**DIRECTIONS FOR THIS TASK**
Could you write out the lines below exactly, beginning with the first and finishing with the one that contains "printed electronics have"?

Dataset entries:
==============================

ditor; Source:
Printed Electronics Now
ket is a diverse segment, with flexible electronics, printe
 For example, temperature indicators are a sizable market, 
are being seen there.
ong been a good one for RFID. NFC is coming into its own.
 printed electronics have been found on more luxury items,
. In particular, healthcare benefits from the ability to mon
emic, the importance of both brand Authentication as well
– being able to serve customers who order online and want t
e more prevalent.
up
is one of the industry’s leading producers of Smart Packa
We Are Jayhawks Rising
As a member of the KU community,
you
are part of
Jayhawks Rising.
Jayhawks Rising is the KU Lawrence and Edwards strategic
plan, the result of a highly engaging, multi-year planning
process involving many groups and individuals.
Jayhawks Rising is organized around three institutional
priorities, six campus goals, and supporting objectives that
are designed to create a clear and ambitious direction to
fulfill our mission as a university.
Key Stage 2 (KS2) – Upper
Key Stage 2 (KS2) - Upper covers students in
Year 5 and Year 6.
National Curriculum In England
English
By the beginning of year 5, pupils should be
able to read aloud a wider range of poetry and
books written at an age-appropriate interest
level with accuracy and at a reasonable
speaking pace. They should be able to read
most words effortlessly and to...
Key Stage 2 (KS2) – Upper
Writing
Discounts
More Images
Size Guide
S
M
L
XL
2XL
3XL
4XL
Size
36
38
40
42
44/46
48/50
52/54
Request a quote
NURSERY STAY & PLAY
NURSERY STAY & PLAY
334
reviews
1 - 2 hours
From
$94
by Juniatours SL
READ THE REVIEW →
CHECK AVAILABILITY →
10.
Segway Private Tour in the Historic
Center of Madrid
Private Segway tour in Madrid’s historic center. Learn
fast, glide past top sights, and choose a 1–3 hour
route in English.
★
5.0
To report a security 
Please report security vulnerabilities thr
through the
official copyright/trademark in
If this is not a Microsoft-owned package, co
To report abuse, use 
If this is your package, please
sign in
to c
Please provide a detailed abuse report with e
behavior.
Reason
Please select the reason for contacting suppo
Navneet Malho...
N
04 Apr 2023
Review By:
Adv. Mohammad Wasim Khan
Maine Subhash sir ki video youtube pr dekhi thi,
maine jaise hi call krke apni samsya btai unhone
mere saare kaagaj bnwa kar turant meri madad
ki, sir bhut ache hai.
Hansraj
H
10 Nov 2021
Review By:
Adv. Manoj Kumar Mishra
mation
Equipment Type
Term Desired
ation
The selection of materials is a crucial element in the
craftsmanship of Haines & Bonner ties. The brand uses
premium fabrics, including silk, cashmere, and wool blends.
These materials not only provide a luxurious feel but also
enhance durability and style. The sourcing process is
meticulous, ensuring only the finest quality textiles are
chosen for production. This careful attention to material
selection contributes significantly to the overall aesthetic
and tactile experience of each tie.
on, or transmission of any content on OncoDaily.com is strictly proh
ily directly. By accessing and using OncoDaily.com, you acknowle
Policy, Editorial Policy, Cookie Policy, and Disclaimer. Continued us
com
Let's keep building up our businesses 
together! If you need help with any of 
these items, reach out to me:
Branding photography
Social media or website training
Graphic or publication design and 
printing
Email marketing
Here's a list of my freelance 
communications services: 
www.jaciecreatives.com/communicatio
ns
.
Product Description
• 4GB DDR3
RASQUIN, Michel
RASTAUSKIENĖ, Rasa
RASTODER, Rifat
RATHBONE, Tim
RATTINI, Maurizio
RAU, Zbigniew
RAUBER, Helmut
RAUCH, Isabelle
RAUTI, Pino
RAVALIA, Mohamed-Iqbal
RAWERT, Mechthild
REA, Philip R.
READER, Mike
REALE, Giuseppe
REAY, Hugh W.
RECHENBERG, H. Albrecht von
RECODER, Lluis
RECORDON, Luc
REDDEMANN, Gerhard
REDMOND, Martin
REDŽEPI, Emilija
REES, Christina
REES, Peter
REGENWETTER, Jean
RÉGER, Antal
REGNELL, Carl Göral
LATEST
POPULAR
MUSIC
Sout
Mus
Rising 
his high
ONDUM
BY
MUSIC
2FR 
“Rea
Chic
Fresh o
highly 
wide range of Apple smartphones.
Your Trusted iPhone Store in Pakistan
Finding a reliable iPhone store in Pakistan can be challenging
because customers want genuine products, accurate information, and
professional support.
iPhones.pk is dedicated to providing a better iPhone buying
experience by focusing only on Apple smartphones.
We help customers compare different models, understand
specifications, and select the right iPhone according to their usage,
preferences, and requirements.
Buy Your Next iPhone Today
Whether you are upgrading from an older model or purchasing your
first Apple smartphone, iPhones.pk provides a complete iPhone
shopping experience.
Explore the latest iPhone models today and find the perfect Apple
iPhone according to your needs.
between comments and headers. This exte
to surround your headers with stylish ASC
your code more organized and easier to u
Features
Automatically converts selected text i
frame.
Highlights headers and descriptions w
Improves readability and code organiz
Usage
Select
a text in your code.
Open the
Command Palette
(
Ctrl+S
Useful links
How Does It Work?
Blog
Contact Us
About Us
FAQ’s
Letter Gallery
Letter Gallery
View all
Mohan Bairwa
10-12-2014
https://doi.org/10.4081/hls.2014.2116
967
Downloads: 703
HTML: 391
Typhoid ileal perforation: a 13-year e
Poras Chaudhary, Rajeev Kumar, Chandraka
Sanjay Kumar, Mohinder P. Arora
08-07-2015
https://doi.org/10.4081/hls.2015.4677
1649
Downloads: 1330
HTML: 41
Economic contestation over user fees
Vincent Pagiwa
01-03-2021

==============================

**ANSWER AREA**
ditor; Source:
Printed Electronics Now
ket is a diverse segment, with flexible electronics, printe
 For example, temperature indicators are a sizable market, 
are being seen there.
ong been a good one for RFID. NFC is coming into its own.
 printed electronics have been found on more luxury items,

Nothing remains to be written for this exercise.